We demonstrate that Higgs boson production in fusion processes is
accompanied by large azimuthal asymmetry. This asymmetry can be used 
to facilitate detection of Higgs boson events. We also demonstrate 
that the double Higgs boson production at threshold is a very appropriate
process to test the existence of new physics at higher energy.

\end{abstract}


\newpage

\section{Introduction.}

  In the modern theory of electroweak interaction Higgs boson plays
the very important role at high energies. Without Higgs bosons the
scattering amplitudes of massive $W$ and $Z$ bosons grow with energy
and
violate unitarity. Diagrams with Higgs bosons exchange improve
drastically this high-energy behaviour and protect  amplitudes  from
violation of unitarity \cite{1}.

 In contrast to the high-energy phenomena the contribution of Higgs
bosons into low-energy processes is very small according to the
Veltman's screening theorem \cite{2}. As a result a little is known
about Higgs
boson properties from the current experiments. From all electroweak
measurements at LEP1,SLC and LEP2 it follows that \cite{3}
$$
70 \mbox{\rm Gev} < m_h < 465 \mbox{\rm Gev} \;\;\; 95\% c.l.
$$
and that is it.

 The main mission of the future experiments is to discover Higgs boson
and to study its interactions.

 There are two different classes of such interactions. The first one is the
class of Higgs couplings with quarks, leptons, $W$ and $Z$ bosons.
These couplings are fixed by renormalizability of the theory. Any
change in Yukawa interaction
of Higgs boson with top quark or with $W$ and $Z$ bosons would
immediately
destroy the agreement of the loop calculation with precision electroweak data
even if one introduce some reasonable effective cut-off. Any new physics
can't produce sizable change of these effective couplings from canonical ones.

 The second class includes higgs self-interactions. In the Standard Model
$3H$ and $4H$ vertices are determined by the value of higgs
condensate and by
the value of higgs mass. Though renormalizability works in this case as well,
the new interactions can change 3- and 4-effective coupling constants from
the canonical values and this change will produce only tiny effect for low
energy physics. So phenomenologically  Higgs self-interaction coupling
constants are independent parameters. Experimental study of these parameters
would provide information about new physics at higher scales.

 In this talk I would like to present a few remarks concerning Higgs
boson production and the ways to study  effective Higgs boson
self-interaction.

\section{One Higgs boson production.}

 For the moderate value of Higgs mass ($m_h < 200$ Gev) the main
mechanism for Higgs boson production in colliders is Higgs-strahlung
process  $e^+ e^- \to (Z^*) \to Z H$. The corresponding
cross-sections drops as $1/s$ , where $s$ is  the c.m. energy of
beams.

 For higher higgs mass  the main mechanism for $H$-production is the
 fusion
mechanism. In this case  at first stage the effective $W$, $Z$ (or
gluon) beams are
produced by colliding particles  and then at the second stage Higgs
bosons are produced in the collisions of $WW$, $ZZ$  or gluon-gluon
effective beams.
***
**Set of tasks:**
1. In the Higgs boson excerpt, what is the main production mechanism in colliders when the Higgs mass is below 200 GeV?
2. Can you put this sentence from the Higgs boson excerpt into Spanish: "Experimental study of these parameters would provide information about new physics at higher scales."
3. Recast the paragraph of the Higgs boson excerpt that begins "The second class includes" as a short bulleted list that keeps its main facts.
The listing after this Higgs boson excerpt is separate material.

**Records provided:**
***
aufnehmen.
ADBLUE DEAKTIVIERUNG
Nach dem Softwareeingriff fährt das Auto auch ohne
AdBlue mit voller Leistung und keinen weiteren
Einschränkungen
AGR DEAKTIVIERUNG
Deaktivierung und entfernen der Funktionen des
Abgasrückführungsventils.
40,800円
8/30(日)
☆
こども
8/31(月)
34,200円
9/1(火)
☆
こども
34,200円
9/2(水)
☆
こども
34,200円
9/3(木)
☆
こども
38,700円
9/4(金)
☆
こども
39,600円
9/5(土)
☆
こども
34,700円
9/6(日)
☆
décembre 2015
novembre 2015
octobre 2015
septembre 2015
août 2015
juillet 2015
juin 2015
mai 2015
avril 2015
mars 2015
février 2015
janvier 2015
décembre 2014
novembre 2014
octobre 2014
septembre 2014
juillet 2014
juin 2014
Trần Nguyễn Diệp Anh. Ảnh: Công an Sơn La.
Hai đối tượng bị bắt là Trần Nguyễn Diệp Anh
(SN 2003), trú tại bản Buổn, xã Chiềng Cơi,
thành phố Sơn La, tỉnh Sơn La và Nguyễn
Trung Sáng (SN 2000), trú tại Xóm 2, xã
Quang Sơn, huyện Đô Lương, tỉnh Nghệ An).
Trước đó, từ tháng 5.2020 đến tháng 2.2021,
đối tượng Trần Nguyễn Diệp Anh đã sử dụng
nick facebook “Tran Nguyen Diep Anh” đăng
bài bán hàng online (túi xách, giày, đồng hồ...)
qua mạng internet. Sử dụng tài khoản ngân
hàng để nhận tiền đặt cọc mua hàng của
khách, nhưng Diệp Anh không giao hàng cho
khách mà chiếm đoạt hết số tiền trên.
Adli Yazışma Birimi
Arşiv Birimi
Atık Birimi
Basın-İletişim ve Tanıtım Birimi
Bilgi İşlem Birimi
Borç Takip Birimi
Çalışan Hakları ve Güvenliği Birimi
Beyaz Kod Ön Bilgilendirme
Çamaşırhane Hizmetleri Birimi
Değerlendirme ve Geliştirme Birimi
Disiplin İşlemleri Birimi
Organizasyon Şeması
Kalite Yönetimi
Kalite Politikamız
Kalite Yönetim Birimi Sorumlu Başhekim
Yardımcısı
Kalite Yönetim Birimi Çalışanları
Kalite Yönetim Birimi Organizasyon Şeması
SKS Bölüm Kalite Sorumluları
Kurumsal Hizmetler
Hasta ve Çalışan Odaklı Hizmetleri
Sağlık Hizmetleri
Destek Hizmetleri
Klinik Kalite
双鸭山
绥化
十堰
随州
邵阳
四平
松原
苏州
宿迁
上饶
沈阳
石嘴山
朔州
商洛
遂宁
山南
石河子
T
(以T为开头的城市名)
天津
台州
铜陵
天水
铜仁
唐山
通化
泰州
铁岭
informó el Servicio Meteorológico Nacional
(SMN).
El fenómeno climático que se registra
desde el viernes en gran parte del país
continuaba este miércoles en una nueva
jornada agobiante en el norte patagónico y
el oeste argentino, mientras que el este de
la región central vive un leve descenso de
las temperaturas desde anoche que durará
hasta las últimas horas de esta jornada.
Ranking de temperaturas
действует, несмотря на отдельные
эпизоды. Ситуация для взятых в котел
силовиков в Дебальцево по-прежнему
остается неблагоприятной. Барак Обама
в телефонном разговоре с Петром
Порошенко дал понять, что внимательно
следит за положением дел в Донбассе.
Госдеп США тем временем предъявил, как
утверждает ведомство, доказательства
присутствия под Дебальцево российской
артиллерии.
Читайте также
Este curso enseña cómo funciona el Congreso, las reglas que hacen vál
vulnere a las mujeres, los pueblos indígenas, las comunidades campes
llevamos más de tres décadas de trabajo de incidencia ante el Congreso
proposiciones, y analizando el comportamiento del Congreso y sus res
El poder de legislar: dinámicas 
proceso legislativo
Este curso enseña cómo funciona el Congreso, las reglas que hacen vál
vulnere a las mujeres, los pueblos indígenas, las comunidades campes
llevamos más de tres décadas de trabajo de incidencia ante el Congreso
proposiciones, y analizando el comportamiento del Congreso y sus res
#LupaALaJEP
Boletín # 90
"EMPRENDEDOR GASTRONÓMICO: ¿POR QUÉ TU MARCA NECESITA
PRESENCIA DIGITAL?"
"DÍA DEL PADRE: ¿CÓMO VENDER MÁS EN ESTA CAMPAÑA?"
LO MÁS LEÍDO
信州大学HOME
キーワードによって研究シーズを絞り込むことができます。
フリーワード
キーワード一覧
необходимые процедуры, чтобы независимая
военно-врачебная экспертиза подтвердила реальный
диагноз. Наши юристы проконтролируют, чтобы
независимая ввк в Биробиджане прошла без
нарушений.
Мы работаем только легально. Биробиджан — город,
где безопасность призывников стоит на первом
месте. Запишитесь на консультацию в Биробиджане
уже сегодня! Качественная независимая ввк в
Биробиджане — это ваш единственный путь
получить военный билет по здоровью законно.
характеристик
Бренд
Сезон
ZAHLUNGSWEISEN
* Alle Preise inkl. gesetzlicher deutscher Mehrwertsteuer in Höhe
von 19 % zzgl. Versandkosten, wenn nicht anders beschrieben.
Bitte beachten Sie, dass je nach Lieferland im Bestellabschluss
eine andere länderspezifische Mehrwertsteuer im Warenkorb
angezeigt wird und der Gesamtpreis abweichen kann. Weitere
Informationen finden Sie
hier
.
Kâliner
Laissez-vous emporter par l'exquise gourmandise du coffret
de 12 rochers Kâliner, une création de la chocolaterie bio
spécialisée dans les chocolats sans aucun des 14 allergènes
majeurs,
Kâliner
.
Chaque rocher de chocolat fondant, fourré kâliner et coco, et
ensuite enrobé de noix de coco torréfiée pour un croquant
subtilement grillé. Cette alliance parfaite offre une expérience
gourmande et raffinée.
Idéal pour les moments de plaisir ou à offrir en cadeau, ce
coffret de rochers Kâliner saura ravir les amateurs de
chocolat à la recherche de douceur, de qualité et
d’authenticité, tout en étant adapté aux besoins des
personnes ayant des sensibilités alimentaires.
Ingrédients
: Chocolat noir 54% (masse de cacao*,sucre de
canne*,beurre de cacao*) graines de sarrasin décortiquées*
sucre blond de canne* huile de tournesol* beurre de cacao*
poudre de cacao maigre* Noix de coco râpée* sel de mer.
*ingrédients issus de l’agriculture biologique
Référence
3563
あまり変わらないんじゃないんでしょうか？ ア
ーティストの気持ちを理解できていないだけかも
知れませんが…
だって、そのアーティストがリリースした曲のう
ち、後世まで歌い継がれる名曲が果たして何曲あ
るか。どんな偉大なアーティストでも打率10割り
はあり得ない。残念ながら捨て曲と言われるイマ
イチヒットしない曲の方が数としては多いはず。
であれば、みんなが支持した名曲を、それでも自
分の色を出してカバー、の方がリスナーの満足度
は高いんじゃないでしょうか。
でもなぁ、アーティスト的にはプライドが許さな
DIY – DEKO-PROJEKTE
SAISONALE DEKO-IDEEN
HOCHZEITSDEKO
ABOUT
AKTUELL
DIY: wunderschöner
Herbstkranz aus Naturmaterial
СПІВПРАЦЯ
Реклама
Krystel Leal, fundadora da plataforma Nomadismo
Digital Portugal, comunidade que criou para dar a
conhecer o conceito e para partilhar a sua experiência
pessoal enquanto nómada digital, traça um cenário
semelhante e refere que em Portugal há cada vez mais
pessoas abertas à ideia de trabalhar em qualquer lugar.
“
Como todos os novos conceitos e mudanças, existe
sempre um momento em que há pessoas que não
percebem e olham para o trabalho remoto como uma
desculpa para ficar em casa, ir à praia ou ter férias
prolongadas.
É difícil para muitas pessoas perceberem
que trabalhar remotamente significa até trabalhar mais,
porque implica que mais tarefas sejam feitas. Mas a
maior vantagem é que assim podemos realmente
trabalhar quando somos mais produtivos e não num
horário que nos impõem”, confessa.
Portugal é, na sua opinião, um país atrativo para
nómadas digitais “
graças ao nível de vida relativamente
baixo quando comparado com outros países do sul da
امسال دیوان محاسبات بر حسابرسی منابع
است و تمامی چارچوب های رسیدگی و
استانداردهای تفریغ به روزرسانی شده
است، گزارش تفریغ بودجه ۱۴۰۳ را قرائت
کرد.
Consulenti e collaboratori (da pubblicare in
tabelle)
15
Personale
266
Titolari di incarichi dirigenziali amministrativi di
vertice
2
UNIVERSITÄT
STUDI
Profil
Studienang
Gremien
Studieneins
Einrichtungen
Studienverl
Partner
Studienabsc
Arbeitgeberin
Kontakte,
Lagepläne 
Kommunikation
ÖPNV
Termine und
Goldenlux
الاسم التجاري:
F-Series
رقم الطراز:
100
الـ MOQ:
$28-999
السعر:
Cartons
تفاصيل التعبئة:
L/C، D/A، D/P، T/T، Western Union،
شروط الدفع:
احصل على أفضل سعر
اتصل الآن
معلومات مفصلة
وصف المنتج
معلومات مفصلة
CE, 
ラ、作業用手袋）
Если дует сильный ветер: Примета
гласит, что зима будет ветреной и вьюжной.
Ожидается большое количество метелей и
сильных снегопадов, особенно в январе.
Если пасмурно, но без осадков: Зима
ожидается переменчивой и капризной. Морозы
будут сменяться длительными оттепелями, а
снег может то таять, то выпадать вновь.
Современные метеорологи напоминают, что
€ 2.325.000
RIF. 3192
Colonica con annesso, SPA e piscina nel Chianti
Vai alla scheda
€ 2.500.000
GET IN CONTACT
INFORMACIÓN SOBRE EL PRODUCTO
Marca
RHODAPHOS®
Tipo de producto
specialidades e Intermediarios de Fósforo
***
**Task-by-task answers:**
1. The Higgs-strahlung process, e⁺e⁻ → (Z*) → ZH.

2. El estudio experimental de estos parámetros proporcionaría información sobre nueva física a escalas más altas.

3.
- The second class of interactions is Higgs self-interactions.
- In the Standard Model, the 3H and 4H vertices are set by the value of the Higgs condensate and the Higgs mass.
- Renormalizability still applies, but new interactions can shift the 3- and 4-effective coupling constants away from their canonical values.
- Such a shift would have only a tiny effect on low-energy physics.
- Phenomenologically, the Higgs self-interaction coupling constants are therefore independent parameters.
- Measuring them experimentally would give information about new physics at higher scales.